Where do the years go? Apparently they are swallowed up in our memories of our less than exciting days.
Refusing to Be Duped
In “Getting Duped,” Yvonne Raley and Robert Talisse ask how the true situation in Iraq became so grossly distorted in American minds. They state that they do not think the deceptions were premeditated.
Perhaps Raley and Talisse have never heard about the White House Iraq Group, which White House Chief of Staff Andrew Card founded seven months before the invasion of Iraq. This group, chaired by Karl Rove, was created in August 2002 to market the Iraq War to America. Its escalation of rhetoric about the danger Iraq posed to the U.S. was part of the Bush administration’s plan to sell the idea of a war.
The Bush administration used not only the rhetorical devices Raley and Talisse describe but also outright misrepresentation to sell the Iraq War to the American people.
New York City
I was disappointed by “Getting Duped.” It seems the authors were not interested in discussing the subject in any serious way but simply wanted to express their political bias.
What I got from the article is that conservatives dupe the public and, by omission, liberals do not. Tripe. By the way, the authors conveniently forgot that Representative John Murtha of Pennsylvania did call for immediate troop withdrawal, contrary to their claim that “nobody” called for such action and, therefore, Bush was invoking a “straw man.” In fact, the whole article was an example of how we are often duped by others and how people dupe themselves.
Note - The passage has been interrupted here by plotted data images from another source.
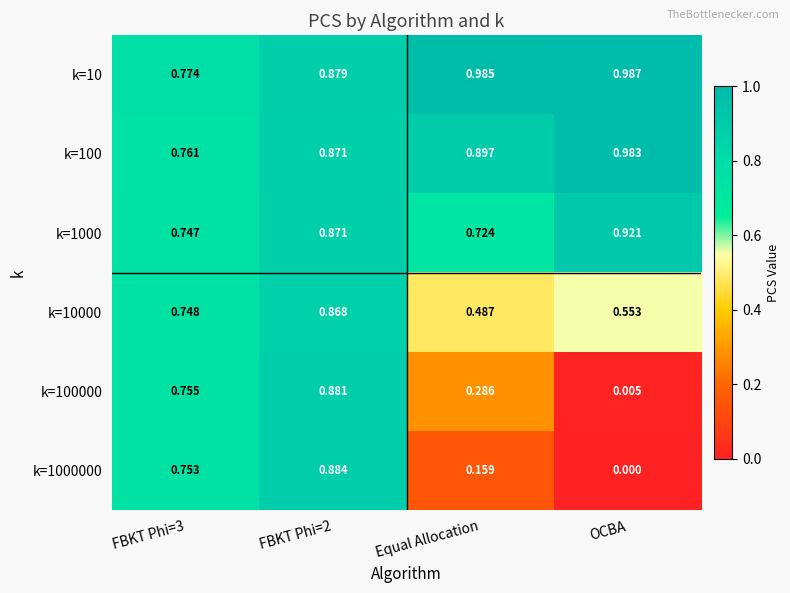

Which category has the highest value across all series?

OCBA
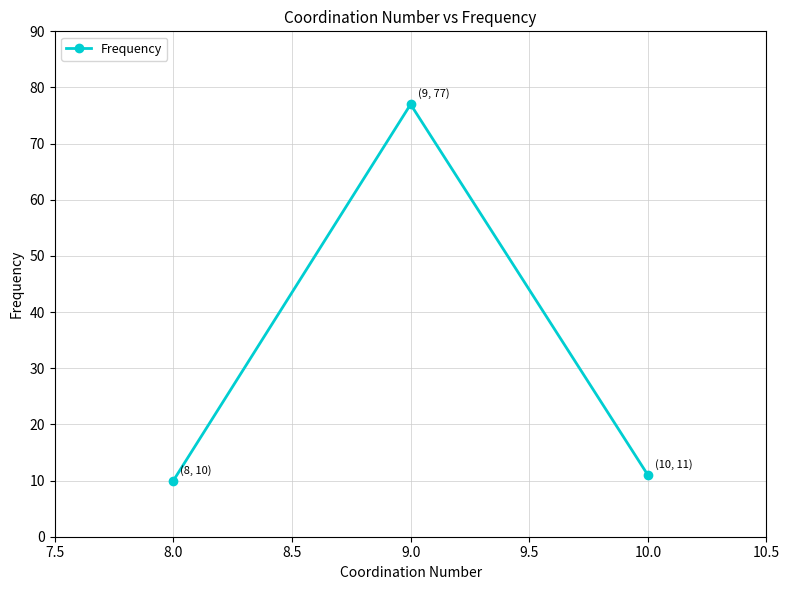

Approximately how many times larger is the value at 10.0 compared to 9.0?

0.1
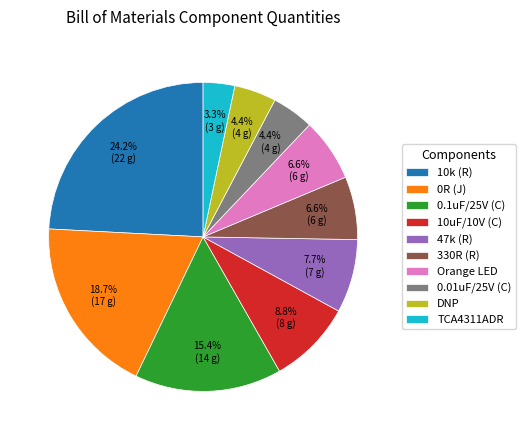

What is the ratio of the value at TCA4311ADR to the value at 10uF/10V (C)?

0.4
If I see any further articles like this shallow, politically biased one, I will cancel my subscription.
RALEY AND TALISSE REPLY: We received many letters accusing us of political bias based on the examples we chose, but such complaints are entirely beside the point. To charge someone with committing a fallacy is not to claim that his or her conclusion is false—in fact, it is not even to necessarily oppose the conclusion. Rather such a charge is simply to say that the argument does not support (much less demonstrate) the truth of the conclusion. So to say that, for example, President Bush has committed the “straw man” fallacy on some particular occasion is not to imply any evaluation of his position. Because nothing in the article entails a judgment about the truth of the positions promoted by those used as examples, it is difficult to make sense of the charge that the article is “biased.”
When identifying a fallacy, what matters is the form of the inference, not the content of the premises. We chose the examples in the article because we deemed them likely to be familiar to a general audience.